FBN’s Take On What It Means: Supply shortages started to ease at China's southern ports in the second half of April as more cargoes began to arrive due to improved weather conditions in Brazil. A large volume of beans are expected to land in May and June as the number of shipments from Brazil hit a record high in March and April.

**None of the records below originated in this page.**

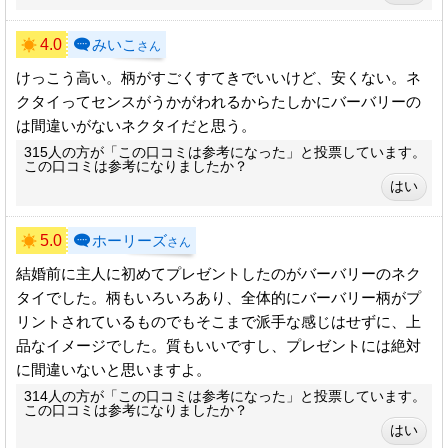
4.0
みいこ
さん
けっこう高い。柄がすごくすてきでいいけど、安くない。ネ
クタイってセンスがうかがわれるからたしかにバーバリーの
は間違いがないネクタイだと思う。
315人の方が「この口コミは参考になった」と投票しています。
この口コミは参考になりましたか？
5.0
ホーリーズ
さん
結婚前に主人に初めてプレゼントしたのがバーバリーのネク
タイでした。柄もいろいろあり、全体的にバーバリー柄がプ
リントされているものでもそこまで派手な感じはせずに、上
品なイメージでした。質もいいですし、プレゼントには絶対
に間違いないと思いますよ。
314人の方が「この口コミは参考になった」と投票しています。
この口コミは参考になりましたか？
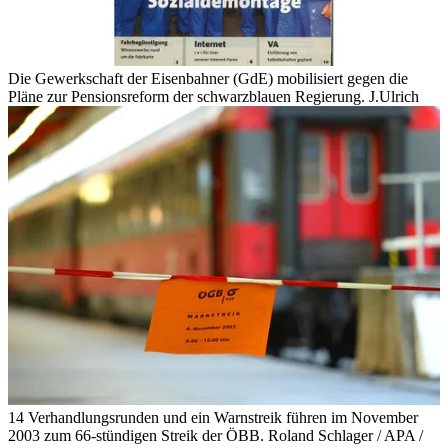
Die Gewerkschaft der Eisenbahner (GdE) mobilisiert gegen die
Pläne zur Pensionsreform der schwarzblauen Regierung.
J.Ulrich
14 Verhandlungsrunden und ein Warnstreik führen im November
2003 zum 66-stündigen Streik der ÖBB.
Roland Schlager / APA /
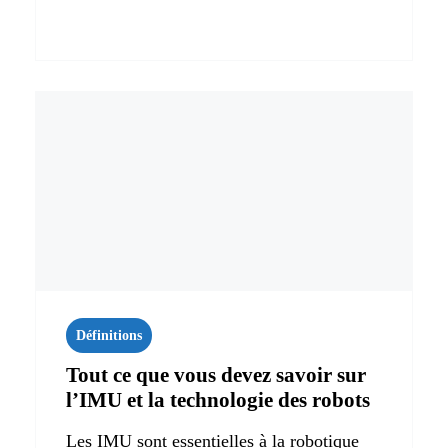
Définitions
Tout ce que vous devez savoir sur
l’IMU et la technologie des robots
Les IMU sont essentielles à la robotique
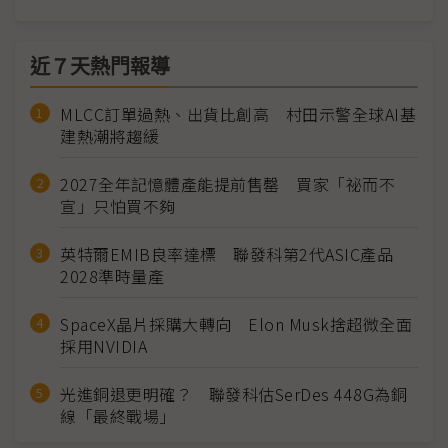
近７天熱門報導
MLCC訂單過熱、出貨比創高 村田示警全球AI基
建熱潮將趨緩
2027全年記憶體產能提前售罄 買家「祕而不
宣」只怕買不夠
英特爾EMIB良率達標 聯發科第2代ASIC產品
2028準時量產
SpaceX晶片採購大轉向 Elon Musk捨超微全面
採用NVIDIA
光進銅退更明確？ 聯發科估SerDes 448G為銅
線「最終戰場」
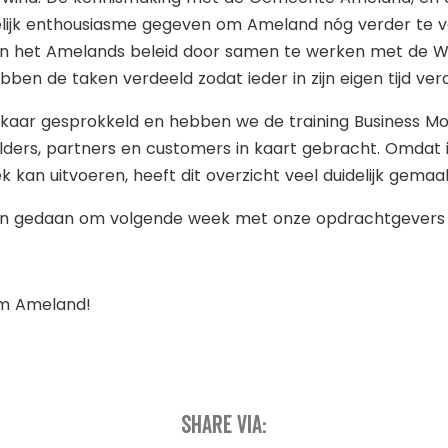
elijk enthousiasme gegeven om Ameland nóg verder te v
in het Amelands beleid door samen te werken met de 
ben de taken verdeeld zodat ieder in zijn eigen tijd ve
aar gesprokkeld en hebben we de training Business Mod
olders, partners en customers in kaart gebracht. Omda
kan uitvoeren, heeft dit overzicht veel duidelijk gemaa
en gedaan om volgende week met onze opdrachtgevers
eam Ameland!
Share via:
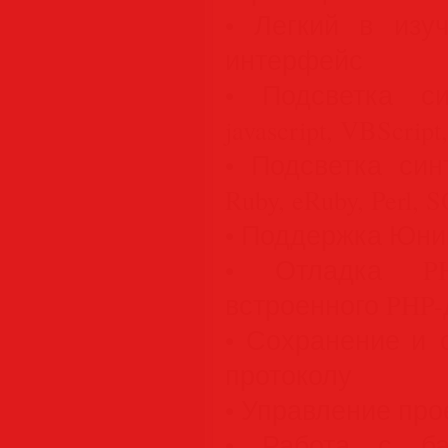
• Легкий в изу
интерфейс
• Подсветка с
javascript, VBScri
• Подсветка синт
Ruby, eRuby, Perl, 
• Поддержка Юник
• Отладка P
встроенного PHP-
• Сохранение и 
протоколу
• Управление про
• Работа с ба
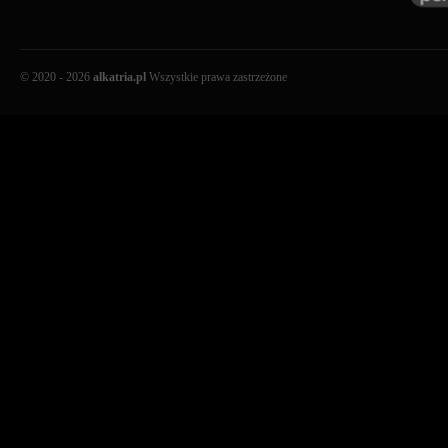
© 2020 - 2026
alkatria.pl
Wszystkie prawa zastrzeżone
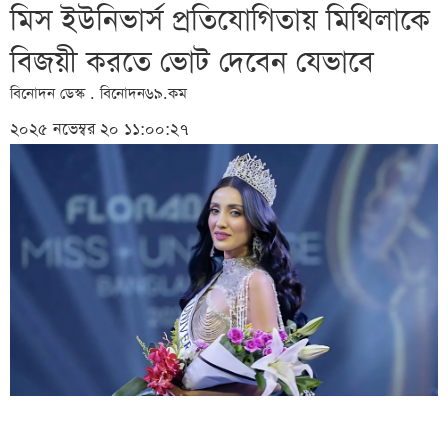
মিস ইউনিভার্স প্রতিযোগিতায় মিথিলাকে
বিজয়ী করতে ভোট দেবেন যেভাবে
বিনোদন ডেস্ক . বিনোদন৬৯.কম
২০২৫ নভেম্বর ২০ ১১:০০:২৭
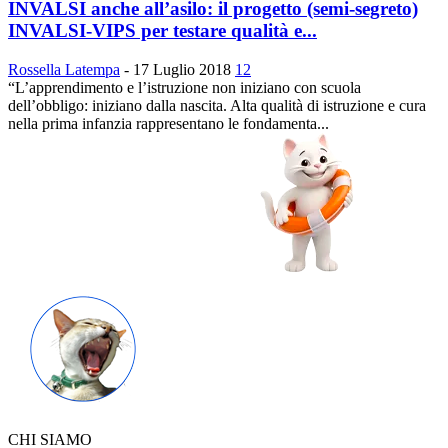
INVALSI anche all’asilo: il progetto (semi-segreto)
INVALSI-VIPS per testare qualità e...
Rossella Latempa
-
17 Luglio 2018
12
“L’apprendimento e l’istruzione non iniziano con scuola
dell’obbligo: iniziano dalla nascita. Alta qualità di istruzione e cura
nella prima infanzia rappresentano le fondamenta...
CHI SIAMO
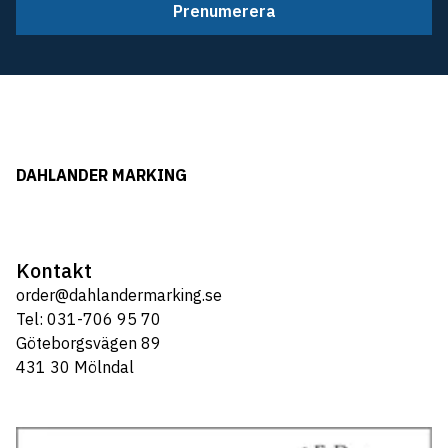
Prenumerera
DAHLANDER MARKING
Kontakt
order@dahlandermarking.se
Tel: 031-706 95 70
Göteborgsvägen 89
431 30 Mölndal
Tel: 031-706 95 70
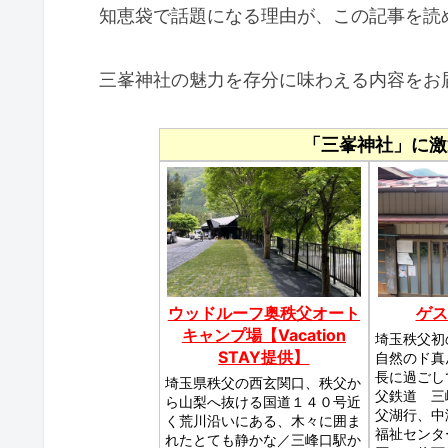
知恵袋で話題になる理由が、この記事を読
三峯神社の魅力を存分に味わえる内容をお
「三峯神社」に激
ウッドルーフ奥秩父オート
ゲス
キャンプ場【Vacation
埼玉秩父初
STAY提供】
自然のド真
長に過ごし
埼玉県秩父の西玄関口、秩父か
父鉄道 三
ら山梨へ抜ける国道１４０号近
父湖行、中
く荒川沿いにある、木々に囲ま
福祉センタ
れたとても静かな／三峰口駅か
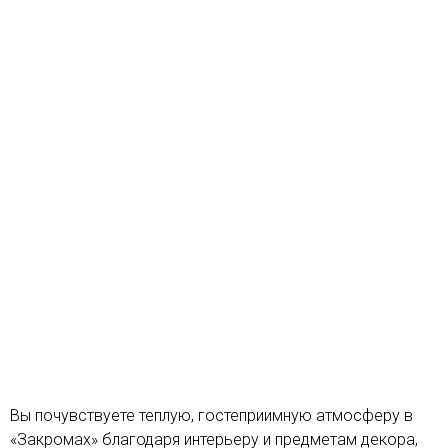
Вы почувствуете теплую, гостеприимную атмосферу в
«Закромах» благодаря интерьеру и предметам декора,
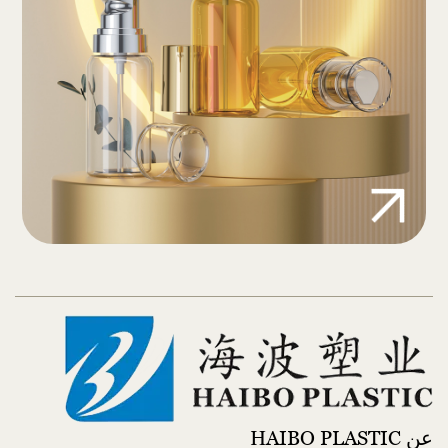
عن HAIBO PLASTIC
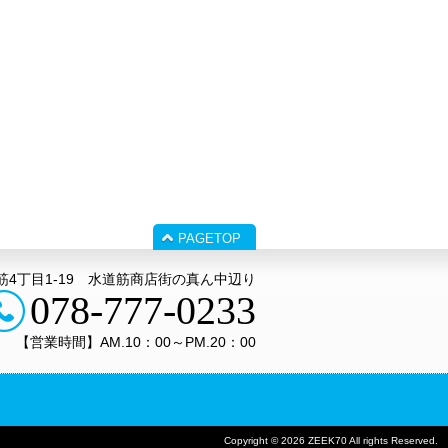
PAGETOP
4丁目1‐19 水道筋商店街の真ん中辺り
078-777-0233
【営業時間】AM.10：00～PM.20：00
Copyright © 2026 ZEEK70 All rights Reserved.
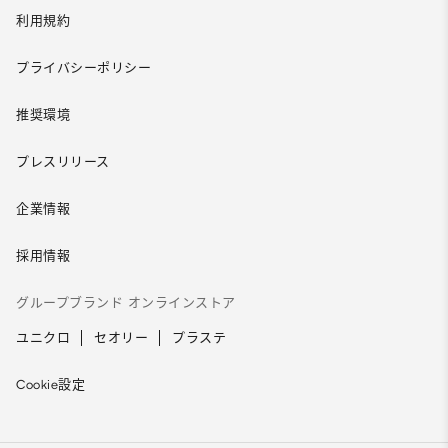
利用規約
プライバシーポリシー
推奨環境
プレスリリース
企業情報
採用情報
グループブランド オンラインストア
ユニクロ
セオリー
プラステ
Cookie設定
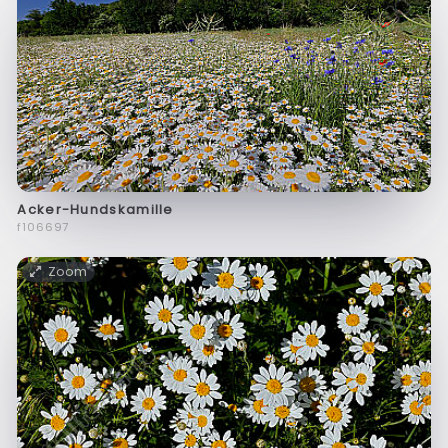
Acker-Hundskamille
f106697
Zoom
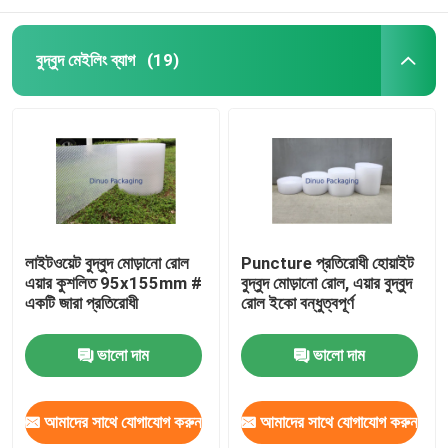
বুদ্বুদ মেইলিং ব্যাগ
(19)
লাইটওয়েট বুদ্বুদ মোড়ানো রোল
Puncture প্রতিরোধী হোয়াইট
এয়ার কুশলিত 95x155mm #
বুদ্বুদ মোড়ানো রোল, এয়ার বুদ্বুদ
একটি জারা প্রতিরোধী
রোল ইকো বন্ধুত্বপূর্ণ
ভালো দাম
ভালো দাম
আমাদের সাথে যোগাযোগ করুন
আমাদের সাথে যোগাযোগ করুন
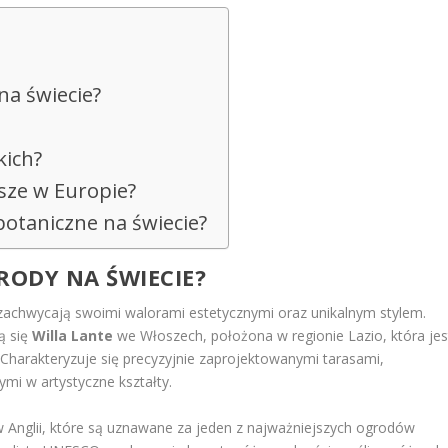
na świecie?
kich?
jsze w Europie?
botaniczne na świecie?
GRODY NA ŚWIECIE?
zachwycają swoimi walorami estetycznymi oraz unikalnym stylem.
ą się
Willa Lante
we Włoszech, położona w regionie Lazio, która jes
Charakteryzuje się precyzyjnie zaprojektowanymi tarasami,
i w artystyczne kształty.
 Anglii, które są uznawane za jeden z najważniejszych ogrodów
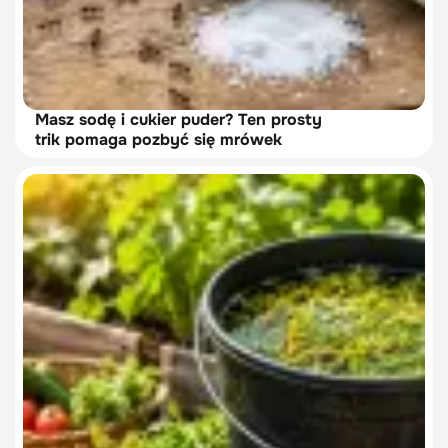
Masz sodę i cukier puder? Ten prosty
trik pomaga pozbyć się mrówek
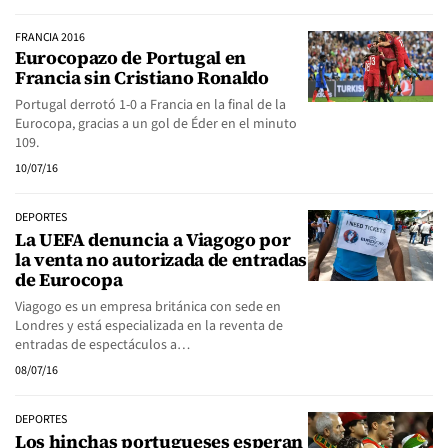
FRANCIA 2016
Eurocopazo de Portugal en
Francia sin Cristiano Ronaldo
Portugal derrotó 1-0 a Francia en la final de la
Eurocopa, gracias a un gol de Éder en el minuto
109.
10/07/16
DEPORTES
La UEFA denuncia a Viagogo por
la venta no autorizada de entradas
de Eurocopa
Viagogo es un empresa británica con sede en
Londres y está especializada en la reventa de
entradas de espectáculos a…
08/07/16
DEPORTES
Los hinchas portugueses esperan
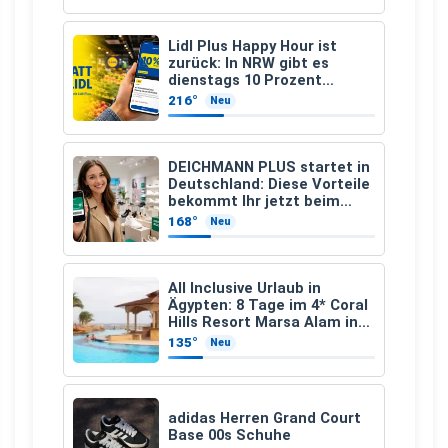
Lidl Plus Happy Hour ist
zurück: In NRW gibt es
dienstags 10 Prozent
Rabatt
216°
Neu
DEICHMANN PLUS startet in
Deutschland: Diese Vorteile
bekommt Ihr jetzt beim
Schuhkauf
168°
Neu
All Inclusive Urlaub in
Ägypten: 8 Tage im 4* Coral
Hills Resort Marsa Alam inkl.
Flüge ab 299 € p.P.
135°
Neu
adidas Herren Grand Court
Base 00s Schuhe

Imports from the US might not rise significantly in the short term, but are expected to increase in the future as supplies from other origins are diminished. 

 

Cold Snap May Damage Some Crops  

  • The cold temps could damage some of the recently emerged summer crops in the Midwest and may raise some threat to soft wheat.
  • Newly emerged corn in the upper Midwest will feel the effects of frost and freezes Friday and Saturday mornings.
  • Freezing temps may also occur southward into a part of Iowa, extreme northern Missouri, northern and central Illinois and northern Indiana Saturday morning.
  • SRW in the Corn Belt is the boot to heading stage and temps below 30 could hurt more advanced crops.

FBN’s Take On What It Means: Crops will begin to develop again as weather conditions improve next week. Some replanting may take place even though crops would likely recover. It does not look like hard freezes will be widespread enough to cause significant damage to the soft wheat crop, but depending on how cold and how far south temperatures dip, some damage can occur.